LIZ HAYES: And when it contaminates a community, this can be the result. At Kiev’s radiation hospital, built specifically for Chernobyl victims children born years after the disaster are today battling cancer and other illnesses believed to be caused by the contamination. How do you feel about that? It’s something you didn’t see but affects you?

GIRL: I understand it was very terrible, this time it was so bad.

LIZ HAYES: The containment vessel in Chernobyl’s 4 number reactor ruptured during a safety test sparking a series of explosions and a fire spewing a cloud of radiated particles across Europe.

MICHIO: Helicopters came in with boric acid, sand, concrete to protect the crew and dumped 5,000 tons of sand, concrete, boric acid and just buried the reactor. It took years to do this and created a sarcophagus.

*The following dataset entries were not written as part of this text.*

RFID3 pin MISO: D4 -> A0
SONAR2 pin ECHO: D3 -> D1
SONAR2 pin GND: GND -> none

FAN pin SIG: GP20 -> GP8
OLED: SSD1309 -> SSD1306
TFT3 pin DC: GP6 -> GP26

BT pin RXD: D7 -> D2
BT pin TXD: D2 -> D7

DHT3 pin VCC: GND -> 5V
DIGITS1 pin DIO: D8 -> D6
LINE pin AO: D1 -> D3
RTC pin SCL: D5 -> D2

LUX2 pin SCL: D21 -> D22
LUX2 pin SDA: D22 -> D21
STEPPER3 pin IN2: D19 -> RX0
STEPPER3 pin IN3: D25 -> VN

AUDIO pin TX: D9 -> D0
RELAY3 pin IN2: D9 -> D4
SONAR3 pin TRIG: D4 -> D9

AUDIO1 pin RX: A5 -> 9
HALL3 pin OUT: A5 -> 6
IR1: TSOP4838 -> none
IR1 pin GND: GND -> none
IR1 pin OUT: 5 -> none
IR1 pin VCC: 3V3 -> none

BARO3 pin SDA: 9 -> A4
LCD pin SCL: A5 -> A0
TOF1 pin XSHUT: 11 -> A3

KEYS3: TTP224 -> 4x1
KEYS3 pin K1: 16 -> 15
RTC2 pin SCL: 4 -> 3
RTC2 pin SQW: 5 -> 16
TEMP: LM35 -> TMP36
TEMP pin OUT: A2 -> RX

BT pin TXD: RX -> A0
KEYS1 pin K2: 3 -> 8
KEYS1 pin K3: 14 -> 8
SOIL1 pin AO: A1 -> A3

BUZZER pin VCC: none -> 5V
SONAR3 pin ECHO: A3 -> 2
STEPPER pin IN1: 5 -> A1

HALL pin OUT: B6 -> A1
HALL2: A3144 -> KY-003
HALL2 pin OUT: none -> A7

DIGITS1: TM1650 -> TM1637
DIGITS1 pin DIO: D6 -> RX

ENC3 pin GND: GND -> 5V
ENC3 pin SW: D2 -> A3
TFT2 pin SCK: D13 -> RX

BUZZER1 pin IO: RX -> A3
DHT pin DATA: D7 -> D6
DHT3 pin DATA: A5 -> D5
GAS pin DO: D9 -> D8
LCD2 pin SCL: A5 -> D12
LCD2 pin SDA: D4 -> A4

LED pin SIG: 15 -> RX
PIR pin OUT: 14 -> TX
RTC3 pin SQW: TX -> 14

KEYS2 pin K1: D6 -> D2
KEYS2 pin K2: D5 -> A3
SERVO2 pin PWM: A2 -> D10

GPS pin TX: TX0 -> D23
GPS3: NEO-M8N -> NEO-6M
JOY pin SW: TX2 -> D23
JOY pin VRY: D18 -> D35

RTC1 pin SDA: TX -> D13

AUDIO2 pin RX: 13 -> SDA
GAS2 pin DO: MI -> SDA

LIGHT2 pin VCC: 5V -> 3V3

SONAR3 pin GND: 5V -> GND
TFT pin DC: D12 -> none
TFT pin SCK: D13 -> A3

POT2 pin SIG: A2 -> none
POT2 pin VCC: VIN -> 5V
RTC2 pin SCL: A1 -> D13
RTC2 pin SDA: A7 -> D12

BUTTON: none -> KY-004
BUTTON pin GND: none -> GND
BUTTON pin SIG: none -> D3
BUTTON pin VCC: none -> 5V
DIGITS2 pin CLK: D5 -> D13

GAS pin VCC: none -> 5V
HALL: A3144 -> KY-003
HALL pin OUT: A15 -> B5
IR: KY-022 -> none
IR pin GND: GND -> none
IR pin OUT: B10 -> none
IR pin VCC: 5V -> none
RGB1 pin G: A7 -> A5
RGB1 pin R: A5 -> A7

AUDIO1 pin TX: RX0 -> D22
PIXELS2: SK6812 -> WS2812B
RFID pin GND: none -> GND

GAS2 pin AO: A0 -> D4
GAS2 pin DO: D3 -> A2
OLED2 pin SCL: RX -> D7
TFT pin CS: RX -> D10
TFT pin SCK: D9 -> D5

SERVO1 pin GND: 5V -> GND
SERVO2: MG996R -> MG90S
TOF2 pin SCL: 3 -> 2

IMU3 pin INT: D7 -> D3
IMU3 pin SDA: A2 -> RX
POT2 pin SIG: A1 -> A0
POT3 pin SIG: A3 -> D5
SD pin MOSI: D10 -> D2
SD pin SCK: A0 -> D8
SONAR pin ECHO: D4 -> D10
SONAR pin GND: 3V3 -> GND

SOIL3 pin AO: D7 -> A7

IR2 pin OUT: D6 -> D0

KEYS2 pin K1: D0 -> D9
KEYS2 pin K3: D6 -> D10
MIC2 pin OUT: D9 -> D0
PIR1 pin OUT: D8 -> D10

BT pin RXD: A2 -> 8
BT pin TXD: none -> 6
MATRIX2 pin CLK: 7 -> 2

LIZ HAYES: Today reactor 4 is an industrial blight on the Ukraine landscape. The concrete cover you see a mere band aid over a molten core that’s still hot and some fear is still melting. And there are plans to build yet another sarcophagus as this cover is breaking down. The Chernobyl nuclear disaster is still far from over. To this day there is a 30 kilometre exclusion zone surrounding Chernobyl. And visitors must first get government approval to come here, because high radiation levels are still being recorded. This device is purely to detect the radiation in the air and this area is supposed to be very radioactive. Now if I put it down here, it becomes very active. Mask on. Everyone who comes here must be tested for contamination because radiation is in the air and in the soil and in the food. How many people are being affected still to this day around Chernobyl?

IRYNA LABUNSKA: I think it’s since 1986 over five million people.

LIZ HAYES: Scientist Iryna Labunska has been testing food from areas affected by Chernobyl. The one thing I feel I now know and that I should know is where a nuclear reactor is anywhere in the world because it has the potential to affect me even if I don’t live in that country

IRYNA: Yes, because as you know Chernobyl fallout was over the world. Still now in England we have some pastures which are not used for grazing of animals because they still have contaminated with caesium from Chernobyl.

MICHIO: All of us have a piece of Chernobyl in our bodies. Realise that we could take Geiger counters, simulation counters and see and actually see that radiation from Chernobyl has been incorporated into our flesh and tissue.

LIZ HAYES: And that will be the same with Fukushima?

MICHIO: That’s right. In fact the whole world will be exposed to the radiation from Fukushima. It means that the radiation went over the Pacific Ocean, sailed over the United States and is now circulating around the entire earth.

LIZ HAYES: So we’re already getting it?

MICHIO: We are already getting radiation from Fukushima.

LIZ HAYES: Do you fear that Fukushima will become the Chernobyl of Japan, a dead centre and a place that people can never go back to?

CHIA: I think unfortunately it will become that way and has to be that way, or it has to be kept that way.

LIZ HAYES: This nuclear disaster brings with it an enemy its victims can’t see or smell yet has the power to take everything from them, a cheap reliable energy source that could now cost them dearly.

MICHIO: Every nation of the world that has decided to go nuclear has to reassess the real dangers. What’s going to happen over a 100 year, 500 year time frame? These things happen. They don’t happen often but when they do happen they could wipe out the economy of a whole nation and so nations have to democratically decide for themselves, are they willing to take the risk?